• [About this task] Copy out the lines starting at the one containing "BROTHERS LIVE-IN" and ending at the one containing "ounts will get", swapping "PILGRIMAGE" for "RETREAT" and keeping everything else the same.

════════════════

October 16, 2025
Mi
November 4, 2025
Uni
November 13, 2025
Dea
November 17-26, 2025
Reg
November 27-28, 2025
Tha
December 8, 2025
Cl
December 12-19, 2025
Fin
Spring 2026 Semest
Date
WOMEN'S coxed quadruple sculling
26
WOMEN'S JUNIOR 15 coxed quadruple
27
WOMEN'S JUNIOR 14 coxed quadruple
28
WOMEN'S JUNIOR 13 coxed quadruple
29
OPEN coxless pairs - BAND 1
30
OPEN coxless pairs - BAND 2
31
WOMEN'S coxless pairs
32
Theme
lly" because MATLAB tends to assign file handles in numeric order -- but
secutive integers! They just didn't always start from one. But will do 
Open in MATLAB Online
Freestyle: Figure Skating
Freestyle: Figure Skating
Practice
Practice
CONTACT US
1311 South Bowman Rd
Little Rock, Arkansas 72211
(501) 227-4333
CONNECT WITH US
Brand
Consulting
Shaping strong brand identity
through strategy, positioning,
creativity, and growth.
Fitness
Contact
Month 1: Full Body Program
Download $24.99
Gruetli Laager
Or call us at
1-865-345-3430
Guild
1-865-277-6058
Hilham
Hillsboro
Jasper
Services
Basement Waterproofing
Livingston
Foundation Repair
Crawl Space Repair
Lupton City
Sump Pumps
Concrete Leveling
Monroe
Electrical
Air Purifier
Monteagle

════════════════

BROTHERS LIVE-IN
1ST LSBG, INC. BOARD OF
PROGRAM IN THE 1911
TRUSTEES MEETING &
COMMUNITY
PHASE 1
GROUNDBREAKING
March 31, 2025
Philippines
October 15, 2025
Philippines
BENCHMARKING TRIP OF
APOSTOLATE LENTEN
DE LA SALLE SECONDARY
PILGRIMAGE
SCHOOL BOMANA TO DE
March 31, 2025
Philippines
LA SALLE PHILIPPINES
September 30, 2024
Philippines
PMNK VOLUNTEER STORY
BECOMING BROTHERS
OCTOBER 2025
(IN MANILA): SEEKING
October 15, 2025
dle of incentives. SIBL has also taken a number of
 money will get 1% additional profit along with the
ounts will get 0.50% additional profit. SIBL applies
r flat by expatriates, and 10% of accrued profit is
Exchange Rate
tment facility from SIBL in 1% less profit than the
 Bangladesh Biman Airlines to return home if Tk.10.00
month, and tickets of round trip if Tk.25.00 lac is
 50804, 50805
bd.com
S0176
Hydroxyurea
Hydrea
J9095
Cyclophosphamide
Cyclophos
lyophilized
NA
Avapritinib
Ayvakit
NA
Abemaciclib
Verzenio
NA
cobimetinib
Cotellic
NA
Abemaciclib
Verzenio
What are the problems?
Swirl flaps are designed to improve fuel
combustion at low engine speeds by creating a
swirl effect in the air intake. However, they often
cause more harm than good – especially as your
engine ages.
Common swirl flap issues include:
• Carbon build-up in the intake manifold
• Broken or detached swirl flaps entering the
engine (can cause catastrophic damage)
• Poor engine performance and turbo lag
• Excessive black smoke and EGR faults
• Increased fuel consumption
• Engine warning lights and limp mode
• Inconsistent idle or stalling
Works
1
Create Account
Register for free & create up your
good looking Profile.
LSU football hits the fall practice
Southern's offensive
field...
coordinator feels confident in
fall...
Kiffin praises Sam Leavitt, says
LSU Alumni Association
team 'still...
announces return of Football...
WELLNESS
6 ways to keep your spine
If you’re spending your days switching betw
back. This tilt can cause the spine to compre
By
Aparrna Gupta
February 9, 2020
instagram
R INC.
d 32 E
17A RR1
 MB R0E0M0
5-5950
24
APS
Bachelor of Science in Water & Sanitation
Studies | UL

════════════════

• [Solution to this problem]
BROTHERS LIVE-IN
1ST LSBG, INC. BOARD OF
PROGRAM IN THE 1911
TRUSTEES MEETING &
COMMUNITY
PHASE 1
GROUNDBREAKING
March 31, 2025
Philippines
October 15, 2025
Philippines
BENCHMARKING TRIP OF
APOSTOLATE LENTEN
DE LA SALLE SECONDARY
RETREAT
SCHOOL BOMANA TO DE
March 31, 2025
Philippines
LA SALLE PHILIPPINES
September 30, 2024
Philippines
PMNK VOLUNTEER STORY
BECOMING BROTHERS
OCTOBER 2025
(IN MANILA): SEEKING
October 15, 2025
dle of incentives. SIBL has also taken a number of
 money will get 1% additional profit along with the
ounts will get 0.50% additional profit. SIBL applies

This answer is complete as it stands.